August 19, 2015 By Martin McKeay 3 min read

The first week of August marks an annual pilgrimage of security professionals to Las Vegas for the Black Hat, DEF CON and BSides conferences. I’ve personally been making the annual trek for over a decade. It’s a set of events I simultaneously look forward to and dread more than any other week of the year.

I look forward to being in Vegas because of the crowd of security minds that gather to talk, share ideas and catch up on the goings-on of the previous year. And I dread it because a week in Las Vegas listening to talks, being social and interviewing people is one of the most exhausting experiences of my life. Here are some of the most interesting talks and conversations I experienced.

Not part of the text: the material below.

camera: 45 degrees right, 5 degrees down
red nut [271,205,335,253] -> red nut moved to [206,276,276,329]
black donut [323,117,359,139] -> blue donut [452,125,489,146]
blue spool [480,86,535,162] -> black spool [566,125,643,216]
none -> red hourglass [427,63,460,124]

Hot Topics at Black Hat and BSides

I attended all three Las Vegas events: Black Hat, DEF CON and BSides. If you’re not familiar with BSides, it’s a type of counter-counter-counterculture event that’s put on purely thanks to the efforts of volunteers, and it’s free as long as passes last. It kicks off the week and features dozens of interesting speakers (including yours truly, on a panel about stress in the security industry).

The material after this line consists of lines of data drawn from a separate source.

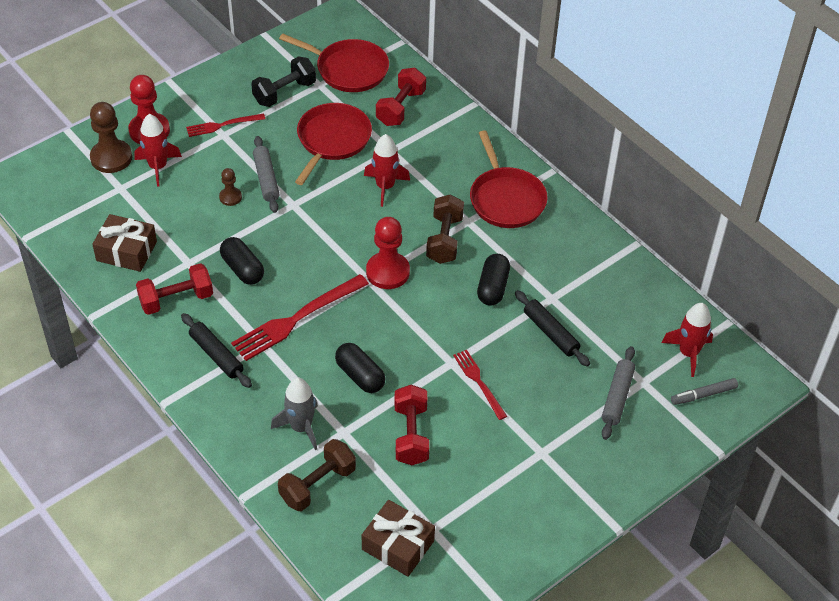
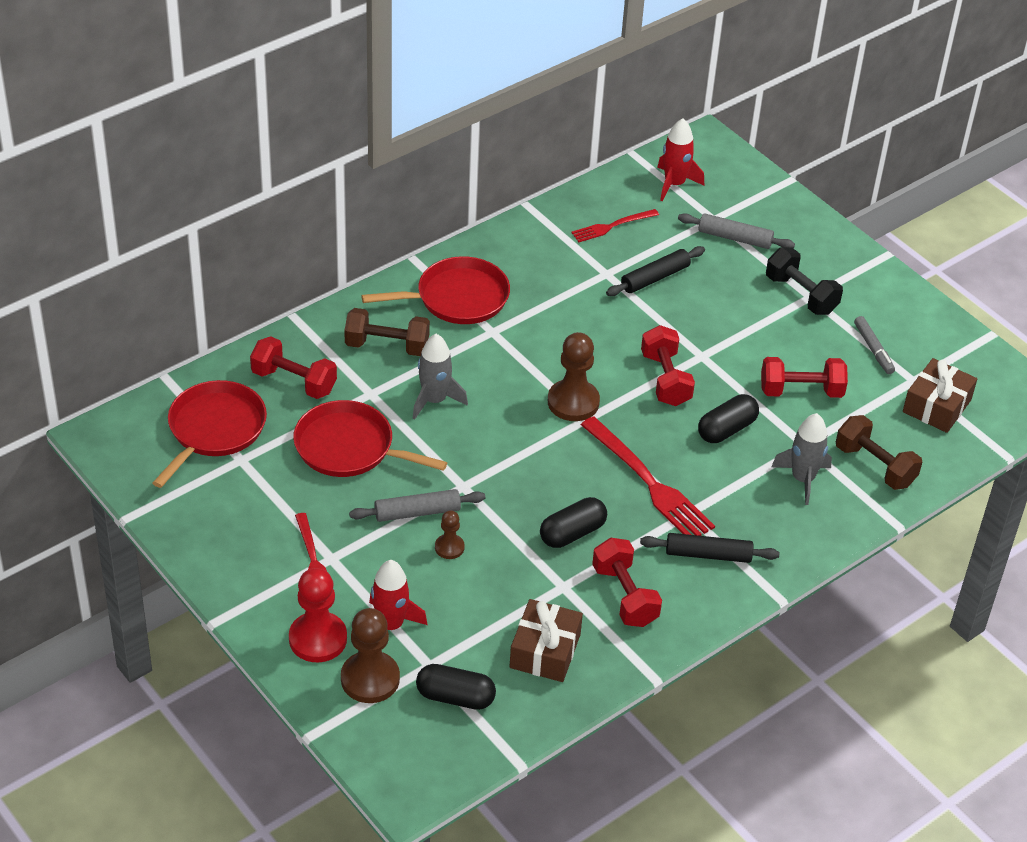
camera: 90 degrees left, 5 degrees down
black rolling pin [181,313,252,388] -> black rolling pin turned 45 degrees clockwise [640,533,779,563]
black dumbbell [251,56,316,107] -> black dumbbell moved to [766,247,843,315]
red rocket [364,134,410,207] -> grey rocket [412,334,468,420]
red pawn [366,217,410,289] -> brown pawn [548,332,600,421]
brown dumbbell [426,194,464,264] -> brown dumbbell moved to [344,308,430,356]
red fork [453,350,507,420] -> red fork moved to [571,209,659,242]
black capsule [477,254,510,306] -> black capsule moved to [416,664,496,710]
grey marker [671,378,738,405] -> grey marker moved to [854,316,895,374]
none -> red dumbbell [641,325,695,406]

One of the most important tracks at the conference was organized by a group called I Am The Cavalry and concentrated on the challenges posed by the Internet of Things (IoT). This track had many interesting talks, but my favorite was “Hack the Future,” given by Keren Elazari. While she mentioned many of the threats posed by the IoT, her main point was that the security and hacking communities can actually shape the future of the IoT by getting involved in creating the protections that this new wave of technologies will need.

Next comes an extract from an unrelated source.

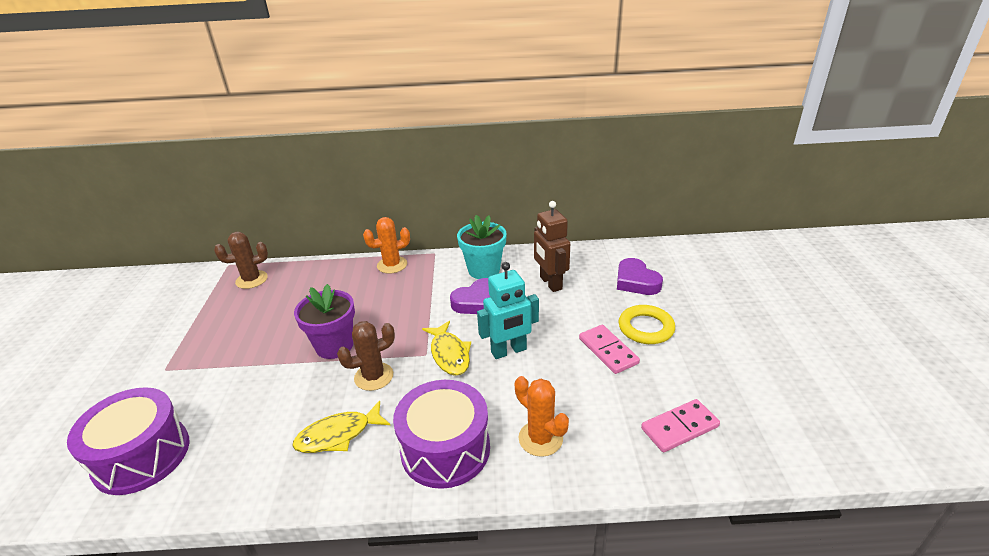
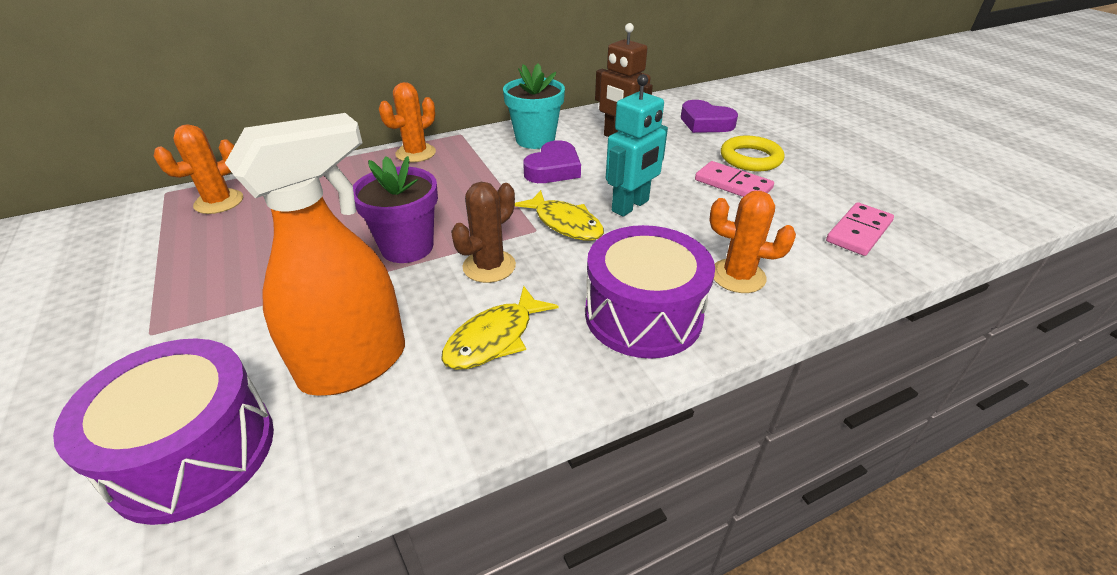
camera: 25 degrees left, 5 degrees up
brown cactus [214,232,268,289] -> orange cactus [154,124,243,214]
none -> orange spray bottle [225,113,405,396]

Another important talk at BSides was given by Jen Ellis, called “Barely Legal: The Hacker’s Guide to Cybersecurity Legislation.” There’s a long history of the legislature like the Digital Millennium Copyright Act (DMCA) and Computer Fraud and Abuse Act (CFAA) being used to stop research and to intervene with presentations at events, and then there’s potential changes to the Wassenaar Arrangement that are currently being discussed. Now that computer security has become part of the international conversation and something the public has become full aware of, legislators worldwide are paying more attention to the laws about security. This talk was an effort to educate security professionals about legislature we can’t afford to ignore and must make an effort to influence.

While not a track, one of the discussions I had many times at Black Hat was about the U.S. Office of Personnel Management (OPM) hack. The OPM attack from earlier this year has caught the public’s attention, leaks from the White House suggest that some sort of retaliation is brewing and public opinion seems to support targeting the supposed perpetrator. Most of the security professionals I talked to expressed the opinion that this is a bad idea, primarily because attribution is always a dicey proposition in the best of situations.

The Future of the Internet

Along the same lines as BSides, Black Hat hosted a number of talks on legislature and the future of the Internet. Jennifer Granick, director of civil liberties at the Stanford Center for Internet and Society, gave a keynote called “The Lifecycle of a Revolution.” She talked about the dying dreams of a free and open Internet. With cries from lawmakers and law enforcement agencies around the globe to weaken encryption and tighten the reins of control on traffic flowing through the digital pipes, Jennifer’s talk is especially timely and pointed.

In contrast, Leonard Bailey from the U.S. Department of Justice (DoJ) gave a talk called “Take a Hacker to Work Day,” explaining how the DoJ uses the CFAA to prosecute only a small number of cases each year rather than the hundreds that might be imagined by researchers and security professionals. My personal opinion is that while only a relative handful might actually get prosecuted each year, the threat of such prosecution is often enough to stop research from happening or talks from being given.

A Curious Absence

A perfect example of my last point was the ProxyHam talk, which was canceled under mysterious circumstances. A talk on a project supporting privacy using ham radio equipment to hide the physical location of the user was pulled a month before DEF CON. Except this action didn’t actually stop the talk from happening: Robert Graham and Dave Maynor from Errata Security created an equivalent device, HamSammich, on their own. This follows in a long tradition at DEF CON of making talks happen, no matter how uncomfortable some organizations might be with them.

Looking back at the week, it’s easy to see that legislature and legal concerns consumed a lot of my attention. While these are not subjects that every security professional really wants to be looking at, as our lawmakers and the public become more aware of what goes on in the world of security, they are subjects we need to pay attention to. The fact that there were so many talks about the legal landscape is an indication that our industry is growing up and getting the attention we’ve asked for. Now we just need to make sure we make the best of that attention.